I was perusing the SL forums for discussions weighing the pros and cons of mesh imports and found
this thread by Flea Yatsenko:
Today I was thinking and it kind of occured to me that PE weight being influenced by the size of the object is going to make it nearly impossible to market.
What are you going to do if someone buys your mesh and then scales it larger and then complains that it cost more than advertised?
Can't you cheat the numbers by scaling your object down to a smaller size (for example, call it "teen sized") so you can advertise a lower PE Weight, and then when people buy it they have to make it larger, thus costing them more prims than advertised?

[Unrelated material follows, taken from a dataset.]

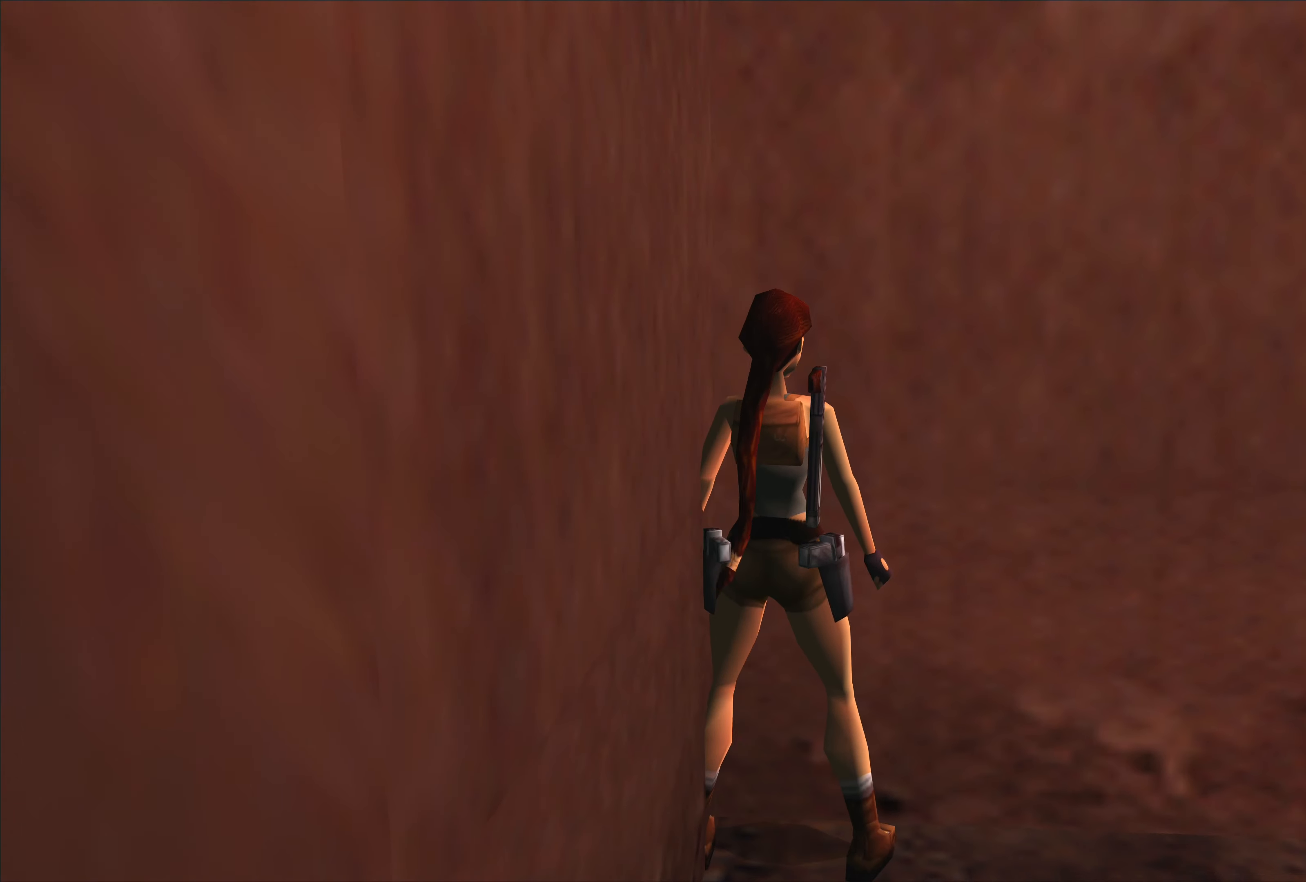
{"buttons": [], "left_stick": "left", "events": [[200, "left_stick", "left"]]}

I'm not thinking of doing it, it's pretty shady. But it seems to me like a lot of people are going to be doing this. I just was experimenting with some trees. At 15m tall, the PE Weight was 20, at 9 meters it's 11.
But now it puts you in an awkward sitation. Do you sell the tree at 9 meters, which is pretty small, or do you deal with everyone else doing it too and you looking like you have a high prim crappy mesh with the 15m mesh? It's all the same thing, but to the casual shopper on the marketplace it's going to be a nearly 50% difference in prim cost when advertised. It's essentially punishing honest merchants and rewarding shady ones who have no problem cheating and lying about numbers.

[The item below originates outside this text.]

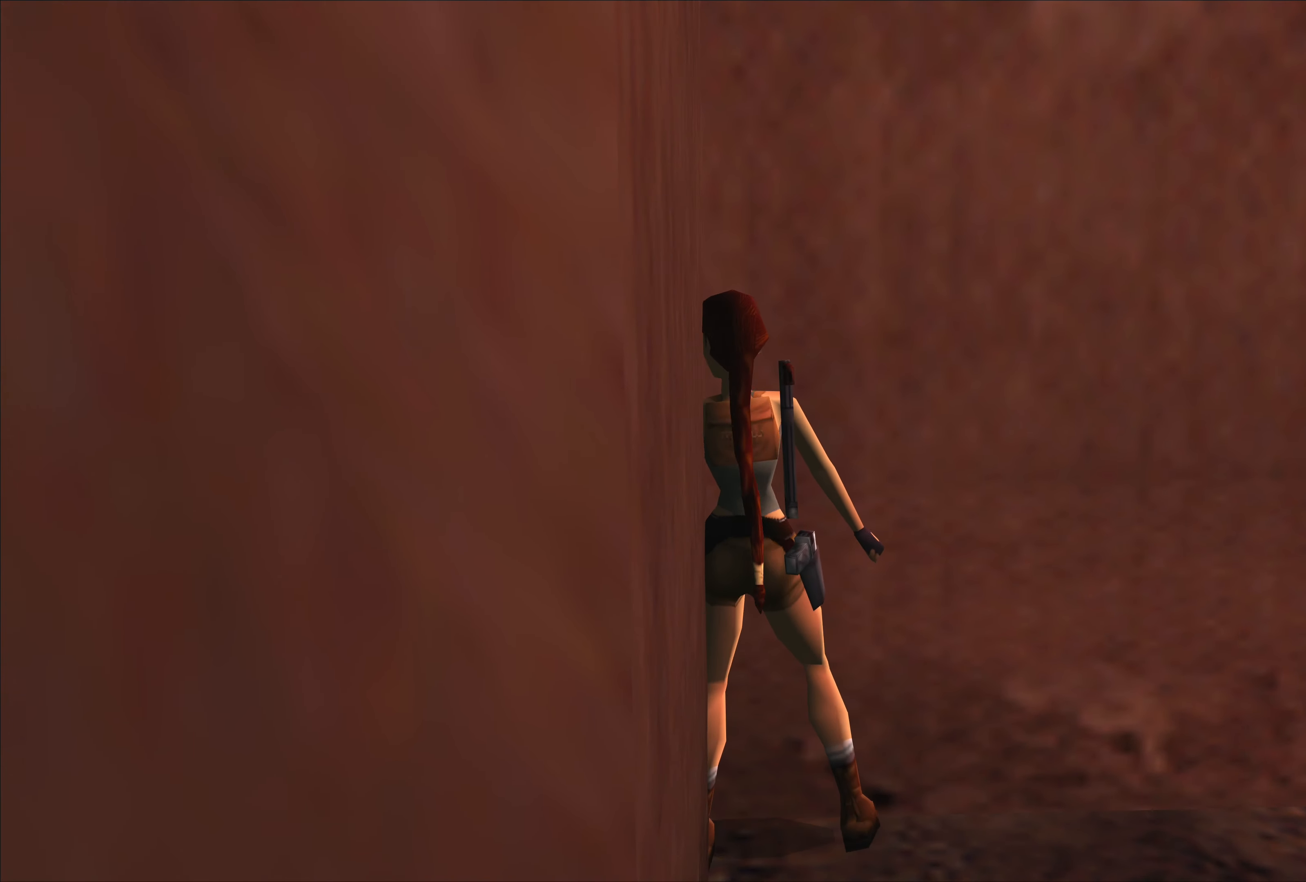
{"buttons": [], "left_stick": "left", "events": []}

Has anyone even thought about this? I don't even know of a solution. Even if you had the client or server detect the PE weight and automatically add the PEWeight value to the database for the marketplace record, you'd still have people shrinking it down.
And I realize that you can just flat out lie for legacy content and say your 10 prim table is really 5, but if you do that, you're blatantly lying. If you misrepresent your PE Weight, you're not lying, you're just pulling a Fox News and bending the truth to benefit yourself. How would you get in trouble? I could just say I sold this tree as a 5m object for 9 prims and if you want it bigger you have to deal with it.
This does indeed appear to be a tricky subject. Is this something that could have been predicted by Linden Lab? Did they predict it? If so, did they care? I don't pretend to know the answer to those questions. The first person to reply to the above-quoted post suggested that dishonest sellers probably won't last very long because they will develop a nasty reputation and ultimately go under. While this is probably true, what of those initial victims who bought mesh-based items having been told something that wasn't true? They'll have wasted money on something that costs more than advertised, and the damage will have been done. And then there are honest sellers who may not fully understand what it is they're selling or how to advertise it properly so that buyers understand what they're investing their money in. Do they get caught up in that category, even though it may not really be their fault?
Like I said in my last entry, mesh will probably be here to stay. After reading some more on the subject, I'm reaching the conclusion that it will be slow to catch on, and then settle into a niche similar to sculpties: created and imported by people who have the talent to make them (or at least upload them from other sources, a feat that could prove difficult to trace), but for everyone else, a pretty but ultimately expensive toy that may not be worth the bother.
Just my two cents, for what they're worth.